TASK INSTRUCTIONS: Can you format every line of the items below as a JSON list of strings, one string per line, with blank lines left out?

EXTRACTED RECORDS:
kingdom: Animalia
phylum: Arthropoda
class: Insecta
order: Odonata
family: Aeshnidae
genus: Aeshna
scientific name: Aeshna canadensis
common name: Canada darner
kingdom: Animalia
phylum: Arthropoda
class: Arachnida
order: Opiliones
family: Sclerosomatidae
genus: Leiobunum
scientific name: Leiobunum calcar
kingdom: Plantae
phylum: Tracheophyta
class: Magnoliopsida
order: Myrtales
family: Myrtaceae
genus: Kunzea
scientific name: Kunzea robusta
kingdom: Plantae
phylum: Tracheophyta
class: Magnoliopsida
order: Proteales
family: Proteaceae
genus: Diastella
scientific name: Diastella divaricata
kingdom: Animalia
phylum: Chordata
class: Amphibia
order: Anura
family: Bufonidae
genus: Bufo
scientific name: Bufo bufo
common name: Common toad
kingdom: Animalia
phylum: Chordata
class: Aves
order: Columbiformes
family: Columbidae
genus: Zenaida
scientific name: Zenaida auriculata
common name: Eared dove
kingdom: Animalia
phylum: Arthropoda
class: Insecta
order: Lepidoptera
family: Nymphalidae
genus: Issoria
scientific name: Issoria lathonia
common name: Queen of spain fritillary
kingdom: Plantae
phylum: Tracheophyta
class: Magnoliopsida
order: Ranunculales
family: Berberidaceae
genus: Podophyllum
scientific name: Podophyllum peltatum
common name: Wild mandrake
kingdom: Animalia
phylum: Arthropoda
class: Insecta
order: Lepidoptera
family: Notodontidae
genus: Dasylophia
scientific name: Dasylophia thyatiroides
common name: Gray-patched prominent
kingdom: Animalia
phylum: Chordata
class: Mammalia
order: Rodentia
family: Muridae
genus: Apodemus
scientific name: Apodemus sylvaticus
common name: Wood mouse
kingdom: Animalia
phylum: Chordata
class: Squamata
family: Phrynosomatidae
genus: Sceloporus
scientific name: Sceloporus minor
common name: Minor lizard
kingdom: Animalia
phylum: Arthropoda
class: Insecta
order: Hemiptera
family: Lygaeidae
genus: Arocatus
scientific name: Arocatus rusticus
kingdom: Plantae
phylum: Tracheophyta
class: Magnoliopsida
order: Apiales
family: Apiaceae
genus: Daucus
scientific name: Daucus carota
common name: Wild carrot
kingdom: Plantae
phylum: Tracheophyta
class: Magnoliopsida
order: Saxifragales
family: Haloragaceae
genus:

PROBLEM SOLUTION:
[
  "kingdom: Animalia",
  "phylum: Arthropoda",
  "class: Insecta",
  "order: Odonata",
  "family: Aeshnidae",
  "genus: Aeshna",
  "scientific name: Aeshna canadensis",
  "common name: Canada darner",
  "kingdom: Animalia",
  "phylum: Arthropoda",
  "class: Arachnida",
  "order: Opiliones",
  "family: Sclerosomatidae",
  "genus: Leiobunum",
  "scientific name: Leiobunum calcar",
  "kingdom: Plantae",
  "phylum: Tracheophyta",
  "class: Magnoliopsida",
  "order: Myrtales",
  "family: Myrtaceae",
  "genus: Kunzea",
  "scientific name: Kunzea robusta",
  "kingdom: Plantae",
  "phylum: Tracheophyta",
  "class: Magnoliopsida",
  "order: Proteales",
  "family: Proteaceae",
  "genus: Diastella",
  "scientific name: Diastella divaricata",
  "kingdom: Animalia",
  "phylum: Chordata",
  "class: Amphibia",
  "order: Anura",
  "family: Bufonidae",
  "genus: Bufo",
  "scientific name: Bufo bufo",
  "common name: Common toad",
  "kingdom: Animalia",
  "phylum: Chordata",
  "class: Aves",
  "order: Columbiformes",
  "family: Columbidae",
  "genus: Zenaida",
  "scientific name: Zenaida auriculata",
  "common name: Eared dove",
  "kingdom: Animalia",
  "phylum: Arthropoda",
  "class: Insecta",
  "order: Lepidoptera",
  "family: Nymphalidae",
  "genus: Issoria",
  "scientific name: Issoria lathonia",
  "common name: Queen of spain fritillary",
  "kingdom: Plantae",
  "phylum: Tracheophyta",
  "class: Magnoliopsida",
  "order: Ranunculales",
  "family: Berberidaceae",
  "genus: Podophyllum",
  "scientific name: Podophyllum peltatum",
  "common name: Wild mandrake",
  "kingdom: Animalia",
  "phylum: Arthropoda",
  "class: Insecta",
  "order: Lepidoptera",
  "family: Notodontidae",
  "genus: Dasylophia",
  "scientific name: Dasylophia thyatiroides",
  "common name: Gray-patched prominent",
  "kingdom: Animalia",
  "phylum: Chordata",
  "class: Mammalia",
  "order: Rodentia",
  "family: Muridae",
  "genus: Apodemus",
  "scientific name: Apodemus sylvaticus",
  "common name: Wood mouse",
  "kingdom: Animalia",
  "phylum: Chordata",
  "class: Squamata",
  "family: Phrynosomatidae",
  "genus: Sceloporus",
  "scientific name: Sceloporus minor",
  "common name: Minor lizard",
  "kingdom: Animalia",
  "phylum: Arthropoda",
  "class: Insecta",
  "order: Hemiptera",
  "family: Lygaeidae",
  "genus: Arocatus",
  "scientific name: Arocatus rusticus",
  "kingdom: Plantae",
  "phylum: Tracheophyta",
  "class: Magnoliopsida",
  "order: Apiales",
  "family: Apiaceae",
  "genus: Daucus",
  "scientific name: Daucus carota",
  "common name: Wild carrot",
  "kingdom: Plantae",
  "phylum: Tracheophyta",
  "class: Magnoliopsida",
  "order: Saxifragales",
  "family: Haloragaceae",
  "genus:"
]